Muitos meninos, depois de grandes, quase chegam a ser jogadores. Outros muitos transitarão entre esse quase e o ser. Alguns – poucos, como sabemos… – serão, durante algum tempo, jogadores. Alguns reconhecidos nas ruas, outros anônimos inclusive nos campos, sem o nome na camisa que os identifique para o público.

Uns irão para o futebol universitário, principalmente para as ligas dos Estados Unidos e Canadá. Outros para a várzea, onde podem ganhar uma graninha enquanto tentam inserir-se novamente no mercado de jogadores. Milhares de ex-quase-jogadores terão que pensar em trabalhar em outras atividades.

Mais cedo ou mais tarde todos esses voltarão a não ser. A maioria, novo demais ou rico de menos para aposentar-se, viverão de trabalhos temporários – os “bicos” – ou se dedicarão a outras profissões. Mas carregarão, geralmente, até o apito final de suas vidas, o “ex-jogador”, seja como substantivo ou adjetivo.

Uns são “ex” antes mesmo de chegarem a ser oficialmente profissionais. Outros, sendo e não sendo entre um e outro contrato. Outros ainda se recusam a não serem mais: lhes dizem “você não é” e seguem dizendo “sou sim!”. E insistem. Insistem, insistem, insistem…
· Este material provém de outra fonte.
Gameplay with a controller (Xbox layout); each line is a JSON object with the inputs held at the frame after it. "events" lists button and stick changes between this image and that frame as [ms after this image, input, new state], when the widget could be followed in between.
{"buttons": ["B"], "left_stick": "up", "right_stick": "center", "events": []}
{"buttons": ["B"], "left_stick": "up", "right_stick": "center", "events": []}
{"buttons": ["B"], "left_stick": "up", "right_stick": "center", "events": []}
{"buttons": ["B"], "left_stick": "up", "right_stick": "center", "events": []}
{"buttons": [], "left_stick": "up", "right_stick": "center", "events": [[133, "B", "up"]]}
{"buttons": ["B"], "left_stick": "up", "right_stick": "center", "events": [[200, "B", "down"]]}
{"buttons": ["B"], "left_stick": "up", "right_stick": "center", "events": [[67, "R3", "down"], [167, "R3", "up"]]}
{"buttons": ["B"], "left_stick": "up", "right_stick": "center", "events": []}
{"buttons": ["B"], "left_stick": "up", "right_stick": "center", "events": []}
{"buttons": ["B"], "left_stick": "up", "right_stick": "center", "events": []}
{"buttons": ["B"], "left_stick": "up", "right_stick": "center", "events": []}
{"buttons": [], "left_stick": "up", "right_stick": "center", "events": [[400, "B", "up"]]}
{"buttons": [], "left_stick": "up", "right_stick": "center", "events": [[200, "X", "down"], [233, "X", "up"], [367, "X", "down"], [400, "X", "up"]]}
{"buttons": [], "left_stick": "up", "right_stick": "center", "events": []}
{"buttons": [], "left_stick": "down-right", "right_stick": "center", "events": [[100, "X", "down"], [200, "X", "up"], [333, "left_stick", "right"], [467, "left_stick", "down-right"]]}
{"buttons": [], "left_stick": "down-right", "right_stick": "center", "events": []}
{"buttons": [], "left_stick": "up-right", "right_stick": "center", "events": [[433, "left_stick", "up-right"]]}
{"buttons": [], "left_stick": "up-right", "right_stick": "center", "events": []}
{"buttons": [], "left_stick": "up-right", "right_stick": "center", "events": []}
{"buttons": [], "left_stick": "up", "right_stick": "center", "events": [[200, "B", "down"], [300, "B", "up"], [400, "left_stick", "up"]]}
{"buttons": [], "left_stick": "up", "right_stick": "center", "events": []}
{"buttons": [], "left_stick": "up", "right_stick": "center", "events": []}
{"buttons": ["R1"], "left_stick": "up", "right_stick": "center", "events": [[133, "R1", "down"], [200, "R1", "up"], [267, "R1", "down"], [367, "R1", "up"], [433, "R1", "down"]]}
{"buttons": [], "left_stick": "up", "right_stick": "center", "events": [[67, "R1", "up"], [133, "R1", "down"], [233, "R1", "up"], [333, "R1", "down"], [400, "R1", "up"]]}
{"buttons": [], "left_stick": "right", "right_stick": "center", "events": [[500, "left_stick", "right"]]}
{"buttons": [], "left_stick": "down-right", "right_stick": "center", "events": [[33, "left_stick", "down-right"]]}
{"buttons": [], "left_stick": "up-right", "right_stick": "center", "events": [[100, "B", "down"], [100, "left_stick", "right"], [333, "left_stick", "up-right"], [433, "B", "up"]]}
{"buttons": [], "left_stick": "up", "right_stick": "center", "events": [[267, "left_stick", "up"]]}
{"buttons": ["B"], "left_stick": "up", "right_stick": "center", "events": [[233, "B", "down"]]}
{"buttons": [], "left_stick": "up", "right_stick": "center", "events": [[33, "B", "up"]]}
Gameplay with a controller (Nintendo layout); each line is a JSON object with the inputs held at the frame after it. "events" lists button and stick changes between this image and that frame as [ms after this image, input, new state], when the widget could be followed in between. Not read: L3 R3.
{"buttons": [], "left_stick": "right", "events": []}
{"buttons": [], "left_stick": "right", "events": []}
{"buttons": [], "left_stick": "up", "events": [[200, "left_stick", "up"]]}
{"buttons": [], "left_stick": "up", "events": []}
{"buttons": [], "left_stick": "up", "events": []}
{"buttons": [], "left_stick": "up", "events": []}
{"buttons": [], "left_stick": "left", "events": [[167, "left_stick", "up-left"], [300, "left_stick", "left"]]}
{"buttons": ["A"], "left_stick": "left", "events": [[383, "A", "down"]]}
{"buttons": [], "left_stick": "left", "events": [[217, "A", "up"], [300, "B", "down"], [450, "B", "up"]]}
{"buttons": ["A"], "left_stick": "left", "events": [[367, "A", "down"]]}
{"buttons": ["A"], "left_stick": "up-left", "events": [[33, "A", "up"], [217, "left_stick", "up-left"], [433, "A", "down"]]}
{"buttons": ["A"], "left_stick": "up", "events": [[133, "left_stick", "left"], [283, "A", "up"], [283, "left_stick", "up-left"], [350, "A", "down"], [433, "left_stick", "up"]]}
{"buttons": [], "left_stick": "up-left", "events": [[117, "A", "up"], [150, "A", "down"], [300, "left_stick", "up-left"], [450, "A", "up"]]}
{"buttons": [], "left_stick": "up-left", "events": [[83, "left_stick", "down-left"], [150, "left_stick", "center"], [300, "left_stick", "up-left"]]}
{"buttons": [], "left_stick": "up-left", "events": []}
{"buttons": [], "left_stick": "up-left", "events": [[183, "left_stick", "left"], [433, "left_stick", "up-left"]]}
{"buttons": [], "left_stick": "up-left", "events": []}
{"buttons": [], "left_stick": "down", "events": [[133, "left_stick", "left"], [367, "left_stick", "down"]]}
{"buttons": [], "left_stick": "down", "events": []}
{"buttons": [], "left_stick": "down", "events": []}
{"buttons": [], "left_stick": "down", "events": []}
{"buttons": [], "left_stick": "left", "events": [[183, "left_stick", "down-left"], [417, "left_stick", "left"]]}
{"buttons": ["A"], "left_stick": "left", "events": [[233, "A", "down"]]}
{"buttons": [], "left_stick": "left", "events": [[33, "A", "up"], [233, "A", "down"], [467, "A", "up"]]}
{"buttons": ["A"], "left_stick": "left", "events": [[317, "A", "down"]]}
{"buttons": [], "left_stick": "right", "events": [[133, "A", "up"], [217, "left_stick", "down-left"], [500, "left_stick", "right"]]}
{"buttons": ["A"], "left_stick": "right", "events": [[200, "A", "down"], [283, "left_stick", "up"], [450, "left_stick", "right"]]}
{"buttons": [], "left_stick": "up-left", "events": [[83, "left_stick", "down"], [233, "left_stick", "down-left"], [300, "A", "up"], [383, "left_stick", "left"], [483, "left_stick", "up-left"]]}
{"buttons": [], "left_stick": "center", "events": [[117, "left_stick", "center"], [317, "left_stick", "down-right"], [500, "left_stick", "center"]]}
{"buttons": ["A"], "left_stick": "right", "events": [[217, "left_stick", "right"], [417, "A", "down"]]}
Quando sua pesquisa se centra na vida de jogadores, todos tem uma história – de fama ou não – para te contar. Procurando jogadores, o que mais conheci em Buenos Aires foram ex-jogadores, em diversas situações dessas citadas anteriormente. Alguns em conversas rápidas, outros em longas e agradáveis entrevistas. Alguns de River, Independiente, outros de Ferrocarril Oeste, Gimnásia y Esgrima, Platense. Ex-jogadores dos anos 2010, 2000, 1990, 1980, 1970 e até de 1950. Da Primeira A, Primeira B[4] e das ligas interioranas, muitas vezes das três em tempos distintos da vida e de outras ligas mais.

Igualmente encontrei muitos no Brasil, claro. Também não é preciso procurar muito para encontrar ex-jogadores por aqui. Geralmente estão exercendo outras atividades ligadas ao futebol. São técnicos, preparadores físicos, preparadores de goleiros – psicólogos e nutricionistas, às vezes –, comentaristas, agentes de outros jogadores, professores em escolas ou universidades, advogados, contadores.

Todos têm seus planos para o agora, seja aos 20 ou aos 85 anos. Eles querem falar, diferentemente dos instruídos e amedrontados jovens que são aconselhados a somente se preocuparem em jogar bola.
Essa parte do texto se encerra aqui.